It’s not easy to create a well-executed heist movie. Much like a robbery, it requires precision, perfect timing, and elegance. Henri Verneuil’s 1963 crime drama, Any Number Can Win (currently streaming on the Criterion Channel) succeeds in all three aspects. Any heist movie also requires star power, and that’s the case here as well, with Jean Gabin and Alain Delon in main roles.
Gabin plays Charles, an older man, who just got out of prison. His crime specialty is robberies, and he wants to do one last heist before he “retires” in Australia. His wife, who’s surprised at his return (somehow, she didn’t realize he’d be coming back home that particular day), has had enough. Although she still loves him, she doesn’t wish to continue being an accomplice. But Charles disregards her wishes, and presses on. He has, as he says, one more heist in him.
An older man, Charles is unable to complete the more physical tasks of the robbery (like going through the air ducts and elevator shafts to get to the safe), and so he persuades Francis (Delon) to join him. The plan is to rob a casino on the French Riviera. They’re joined by Charles’ brother-in-law, who serves as the driver, but has moral qualms about the operation. The plan is set in motion: false identities, separate arrivals to the hotel, development of relationships with women who might be useful, securing a pool room that’ll serve as a dumping place for the stolen money.
Everything goes well—for the most part—until Charles sees Francis’ picture in the paper. Although his identity isn’t entirely known to the police, Charles thinks it’s a risk for him to be seen around the grounds of the casino and hotel. He tells him to bring the money to the swimming pool so that he can hide it elsewhere. The plan is for Francis to get his share later. But the final twist puts this film in a unique category of heist films.
Unexpectedly, the police are milling around the swimming pool, trying to put the pieces together in order to catch the robbers. The casino owner, Grimp (José Luis de Vilallonga) is talking to the police. He’s unable to identify either Charles or Francis because they were disguised, but has an impeccable memory of the money bags. Francis is quietly listening to Grimp’s perfect description of the bags, as he pushes them closer and closer to his legs.
On the other side of the swimming pool is Charles waiting for the money. Francis is visibly anxious, despite the fact that the police and Grimp are oblivious to his presence or the bags. Out of fear and confusion, Francis lowers both bags into the swimming pool. The bag opens, and like an unintended magic trick, the money floats to the surface.
Although Any Number Can Win is an entertaining film, not intended as an art cinema masterpiece or of the French New Wave, there are elements that run through the film that indicate a depth of life. Charles is a schemer but his planning comes from a deeper existential place than a simple acquisition of money.
At the beginning, we see Charles on the bus, carefully observing the conversations between workers, who’re arguing which holiday resort is most affordable, yet enjoyable. This isn’t the life for Charles, as we gather from his thoughts. He arrives in his neighborhood but the entire place is unrecognizable. Instead of houses, there are apartment buildings everywhere. Rows and rows, broken up by a feeble attempt at greenery in the midst of concrete emptiness.

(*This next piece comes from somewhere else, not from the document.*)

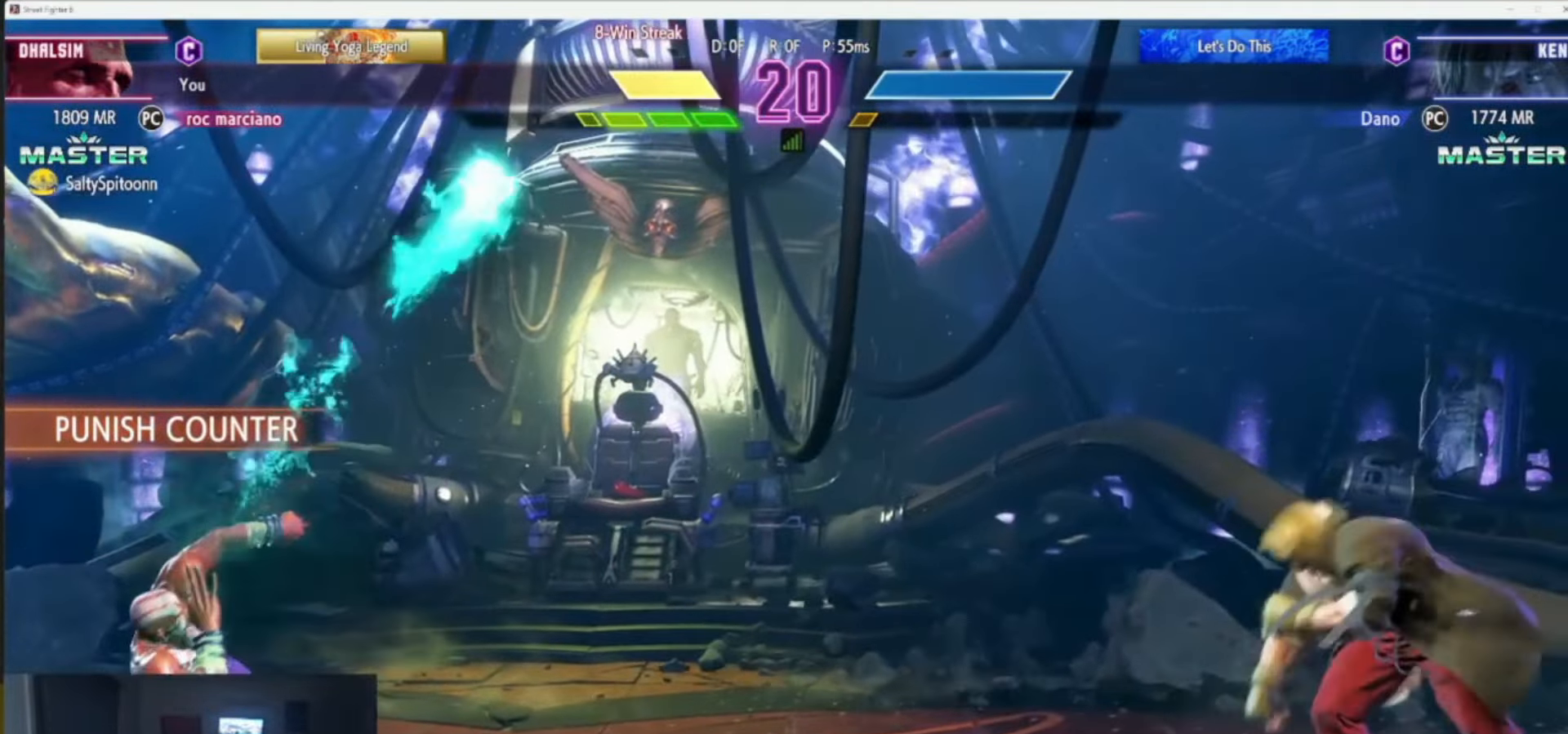
{"buttons": [], "left_stick": "center"}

Charles can’t even find his street, not only because the landscape has changed but also the names of the streets. He’s a foreigner in his own country, a displaced robber, high above the menial work of regular people. In the middle of the concrete and endless rectangular windows, Charles recognizes his house: one piece of warm and traditional architecture, sitting in the middle of apartment buildings, alone and displaced. Much like his home, Charles doesn’t belong anymore. The society is changing and not waiting for the likes of him. A new France is emerging. (We see a similar and more explicit exploration of the collision between traditionalism and modernism in Jacques Tati’s wonderful 1958 film, Mon Oncle).
However, the young ones aren’t in the best position either. Francis is rootless and it appears that he’s choosing to be that way. He’s a small-time crook who only looks for a quick return. He lacks discipline even as a thief, and is easily distracted. He’s sleazy but tough to hate because there’s something boyish and innocent about him. He’s not evil or harmful, and Delon brings out his youthful delinquency with precision. Although expressing a thief’s bravado, Delon’s Francis is not cunning or calculating. Presumably, he hasn’t grown into the role of a disciplined thief, and it appears that his encounter with Charles will not result in growth and excellence, as paradoxical as that sounds.

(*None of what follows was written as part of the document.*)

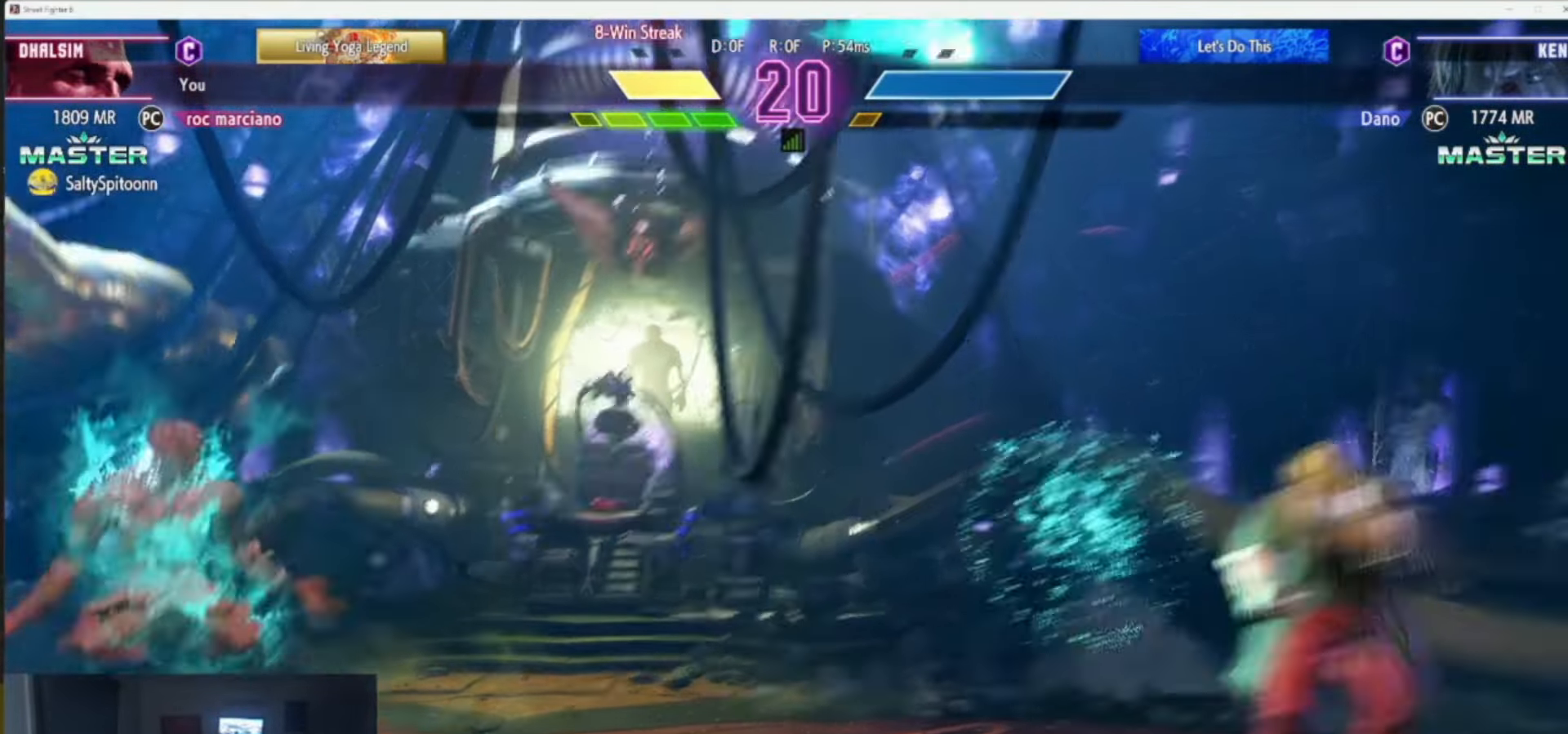
{"buttons": ["CIRCLE", "TRIANGLE"], "left_stick": "right", "events": [[217, "TRIANGLE", "down"], [250, "CIRCLE", "down"], [284, "left_stick", "right"], [384, "left_stick", "center"], [450, "left_stick", "right"]]}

Delon’s image as a dark and complex man is suspended here. He brings forth Francis’ disorganized and lazy behavior, but this isn’t by any means a failure. On the contrary, it speaks to Delon’s power as an actor because he effortlessly exposes Francis’ failures as well as aspirations. What is a life of a thief? We could interpret the ending of Any Number Can Win as an exercise in comedy, but Delon’s look implies something more. Realizing that the money is lost and the heist was for nothing, he looks away in shame and agony. One wonders whether the real change was not about becoming a better thief but a better man.